/---

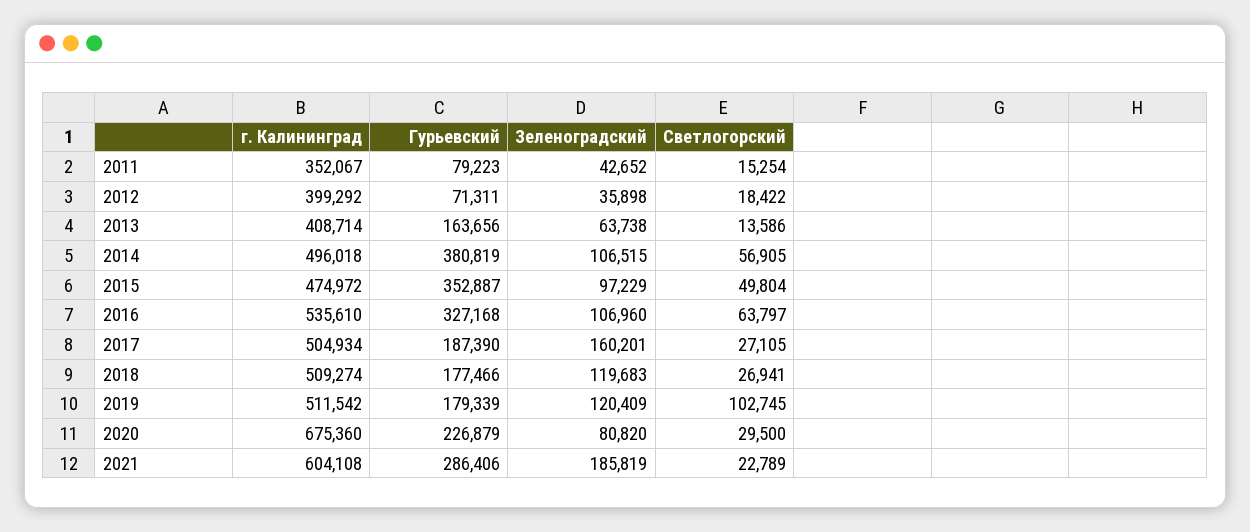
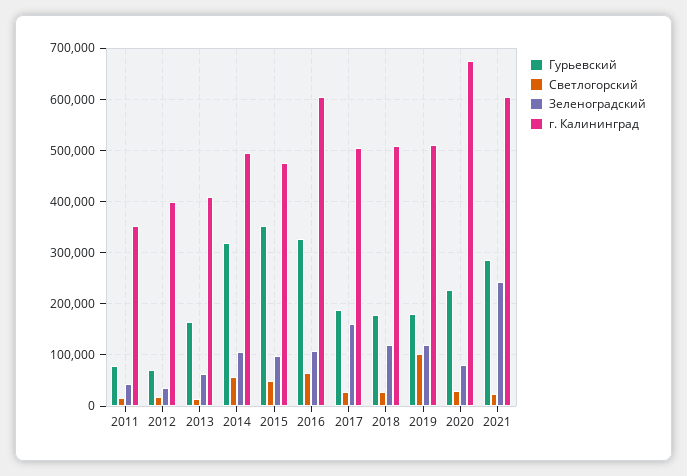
  {
    "г. Калининград": {
      "2011": 352067,
      "2012": 399292,
      "2013": 408714,
      "2014": 496018,
      "2015": 474972,
-     "2016": 535610,
+     "2016": 600000,
      "2017": 504934,
      "2018": 509274,
      "2019": 511542,
      "2020": 675360,
      "2021": 604108
    },
    "Гурьевский": {
      "2011": 79223,
      "2012": 71311,
      "2013": 163656,
-     "2014": 380819,
+     "2014": 320000,
      "2015": 352887,
      "2016": 327168,
      "2017": 187390,
      "2018": 177466,
      "2019": 179339,
      "2020": 226879,
      "2021": 286406
    },
    "Зеленоградский": {
      "2011": 42652,
      "2012": 35898,
      "2013": 63738,
      "2014": 106515,
      "2015": 97229,
      "2016": 106960,
      "2017": 160201,
      "2018": 119683,
      "2019": 120409,
      "2020": 80820,
-     "2021": 185819
+     "2021": 240000
    },
    "Светлогорский": {
      "2011": 15254,
      "2012": 18422,
      "2013": 13586,
      "2014": 56905,
      "2015": 49804,
      "2016": 63797,
      "2017": 27105,
      "2018": 26941,
      "2019": 102745,
      "2020": 29500,
      "2021": 22789
    }
  }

\---

DESCRIPTION OF THE TASK
Make a word-for-word repeat of the material, skipping all pictures.

RESPONSE AREA
  {
    "г. Калининград": {
      "2011": 352067,
      "2012": 399292,
      "2013": 408714,
      "2014": 496018,
      "2015": 474972,
-     "2016": 535610,
+     "2016": 600000,
      "2017": 504934,
      "2018": 509274,
      "2019": 511542,
      "2020": 675360,
      "2021": 604108
    },
    "Гурьевский": {
      "2011": 79223,
      "2012": 71311,
      "2013": 163656,
-     "2014": 380819,
+     "2014": 320000,
      "2015": 352887,
      "2016": 327168,
      "2017": 187390,
      "2018": 177466,
      "2019": 179339,
      "2020": 226879,
      "2021": 286406
    },
    "Зеленоградский": {
      "2011": 42652,
      "2012": 35898,
      "2013": 63738,
      "2014": 106515,
      "2015": 97229,
      "2016": 106960,
      "2017": 160201,
      "2018": 119683,
      "2019": 120409,
      "2020": 80820,
-     "2021": 185819
+     "2021": 240000
    },
    "Светлогорский": {
      "2011": 15254,
      "2012": 18422,
      "2013": 13586,
      "2014": 56905,
      "2015": 49804,
      "2016": 63797,
      "2017": 27105,
      "2018": 26941,
      "2019": 102745,
      "2020": 29500,
      "2021": 22789
    }
  }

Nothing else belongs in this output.